Challenging TDD: can tests cover every feature?

After having spent some time in the Pharo community, I have realized how much people rely on tests, not only to find bugs, but as a core developping tool. In Pharo, the idea of TDD is really pushed as far as it can go: the typical workflow is to write unit tests, run them, which of course fails (because no other code has been written yet) complaining that a given method is not implemented. This failure is caught by the Pharo runtime, which opens their cool debugger. The important part is that the debugger allows you to write code right away, to fill up the missing method. Then, you ask the debugger to continue the execution where it was left, and the Pharo VM patches every live object to take into accounts the modifications you have done.
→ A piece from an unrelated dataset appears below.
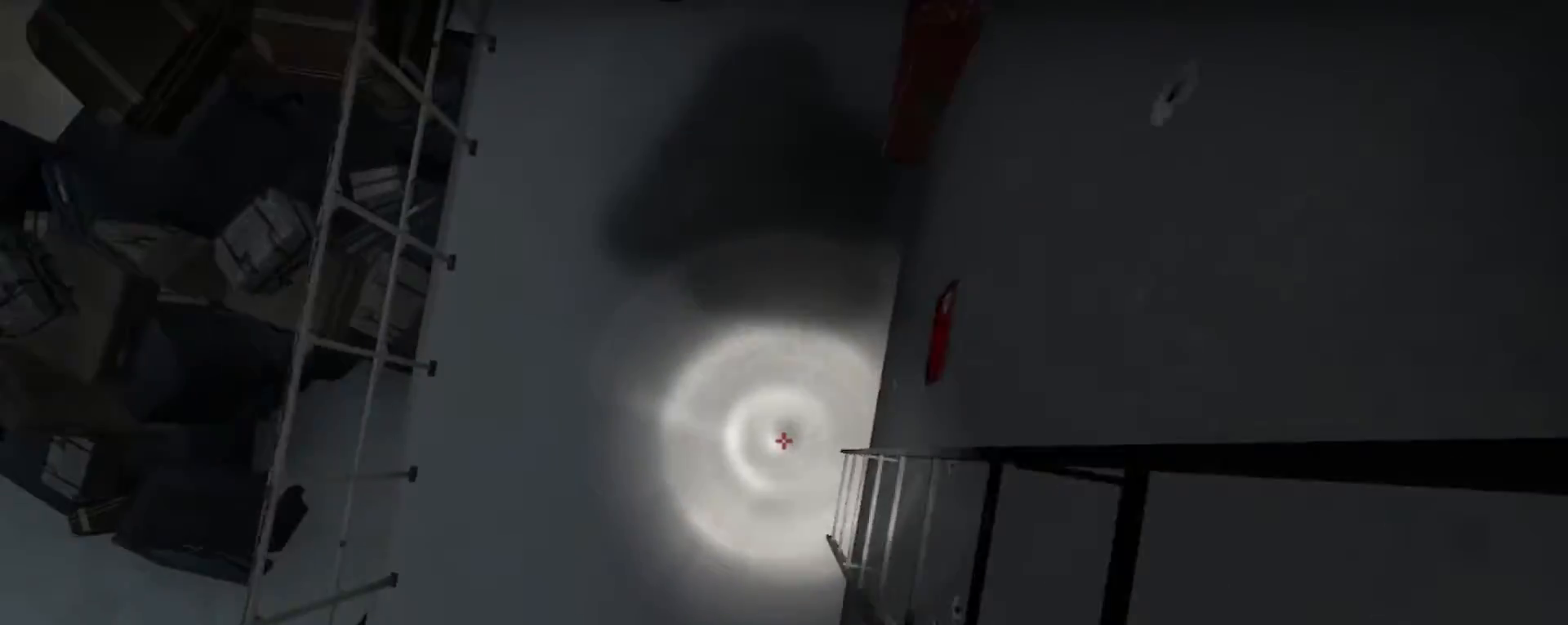
{"keys": ["d", "s"], "mouse": [], "events": []}
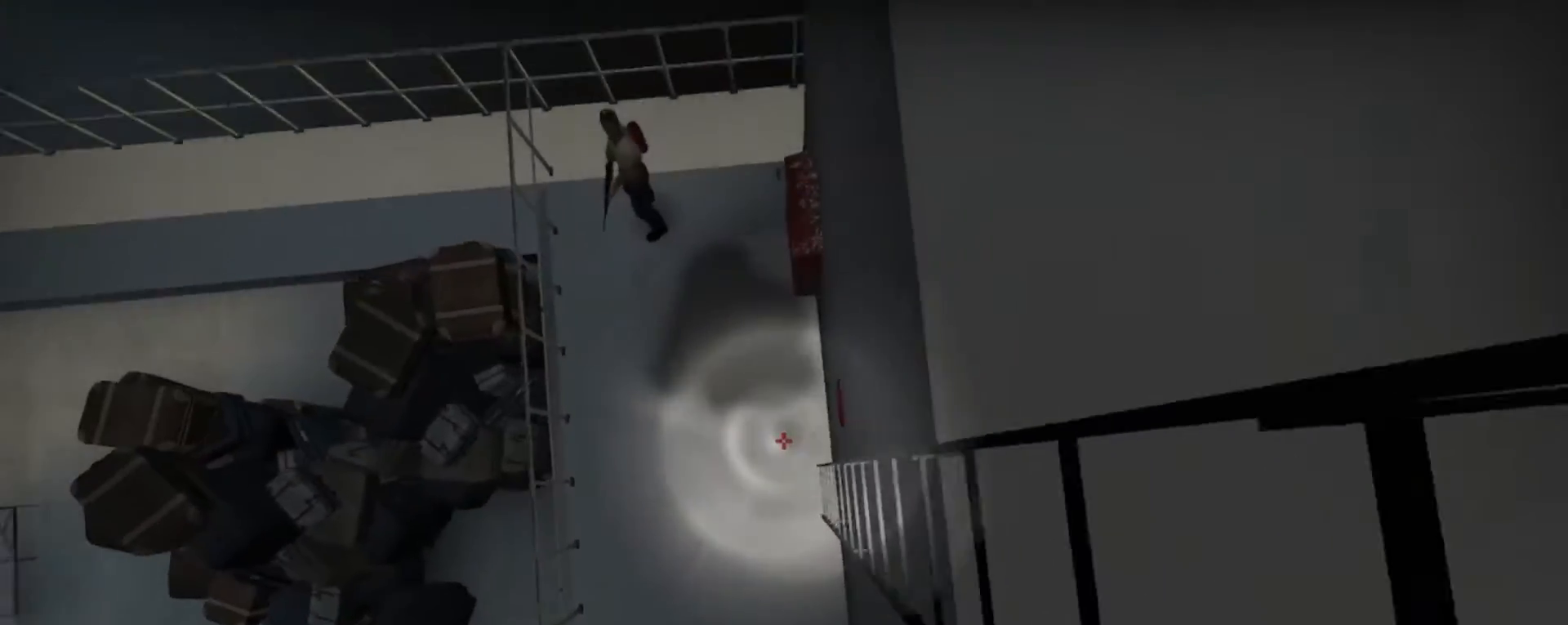
{"keys": [], "mouse": [], "events": [[400, "s", "up"], [500, "d", "up"]]}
Not only this sounds very cool, as there are people who literally never ever code from outside their debugger, but it also has a lot of good properties. You naturally don’t write code that is not covered by a test, since every line of code you write is written when a test needs it. This entails that every piece of code you write has examples that use them: their unit tests. I have heard of some people who say they don’t need to write documentation, because they write clear and concise unit tests, which act as the documentation. In fact, I have even heard a bold claim

“If it’s not tested, it’s not a feature” — Cueball

After some search, I’ve realized that similar slogans are quite common among TDD enthusiasts ("if it’s not tested, it’s broken", …). And it’s hard to argue with the facts: there is not a single medium to big project that doesn’t have a sizeable test suite, because humans make mistakes and coding is hard.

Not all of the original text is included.